Un impactante momento quedó consignado en el expediente del caso de Juneiysis Merlo: el principal sospechoso se desmayó justo cuando un perro especializado señaló el sitio donde, horas después, apareció el cuerpo.
Según el documento judicial del cual La Teja tiene una copia, la diligencia se realizó la noche del 8 de abril dentro de un lote en el residencial Los Pericos, donde vivía la joven mamá y el sospechoso Gustavo Ramírez .
En ese punto, donde se sospechaba que podría estar el cuerpo de la mujer, los investigadores utilizaron sondas para liberar gases y permitir que los canes entrenados detectaron posibles restos humanos.
El sospechoso fue informado sobre las diligencias que se iban a realizar en la vivienda, por lo que tenía que estar presente.
Fue así como la perra policía de nombre Ámbar, especializada en detección de restos humanos, realizó una marcación positiva, sentándose en un punto específico, señal clara de la presencia de restos.
Lo que ocurrió después llamó la atención de los presentes.
Según el informe, minutos más tarde, mientras iniciaban las labores de excavación, Ramírez Calvo manifestó sentirse mal y terminó desmayándose en el sitio.
“El sospechoso Gustavo Ramírez Calvo, al ser aproximadamente las 23:20 horas del día 8 de abril del 2026, refirió sentirse mal de salud y sufrió un desmayo, por lo que, a través del Sistema de Emergencias 9-1-1, incidente número 3262, se coordinó con Cruz Roja para que estos pudieran realizar la atención médica, presentándose al lugar personal del comité de la Cruz Roja de Santa Ana", detalla el documento.
Sin embargo, los paramédicos, tras revisarlo, determinaron que sus signos vitales estaban dentro de parámetros normales y no fue necesario trasladarlo a un hospital.
Los investigadores siguieron excavando en la fosa, revisando el carro y la vivienda para buscar evidencias.
Pasada la medianoche, la perra policía volvió a marcar el mismo sitio.
A la 1:26 a. m. del 9 de abril, los investigadores lograron ubicar el cuerpo de la mujer en el punto donde el perro había dado la señal positiva.
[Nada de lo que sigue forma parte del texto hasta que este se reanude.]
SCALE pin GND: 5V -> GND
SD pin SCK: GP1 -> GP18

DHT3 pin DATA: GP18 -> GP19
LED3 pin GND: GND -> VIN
Un tatuaje de búho en la región intercostal derecha del cuerpo permitió a los agentes saber que habían encontrado a Junieysis.
El hallazgo llevó a las autoridades a asegurar la escena y continuar con el proceso judicial.
El sospechoso se encontraba en su casa viendo la inspección cuando le informaron del hallazgo del cuerpo y pasadas las 4 de la mañana fue detenido.
Este episodio ahora forma parte de las piezas clave dentro de la investigación que busca esclarecer lo ocurrido con Juneiysis.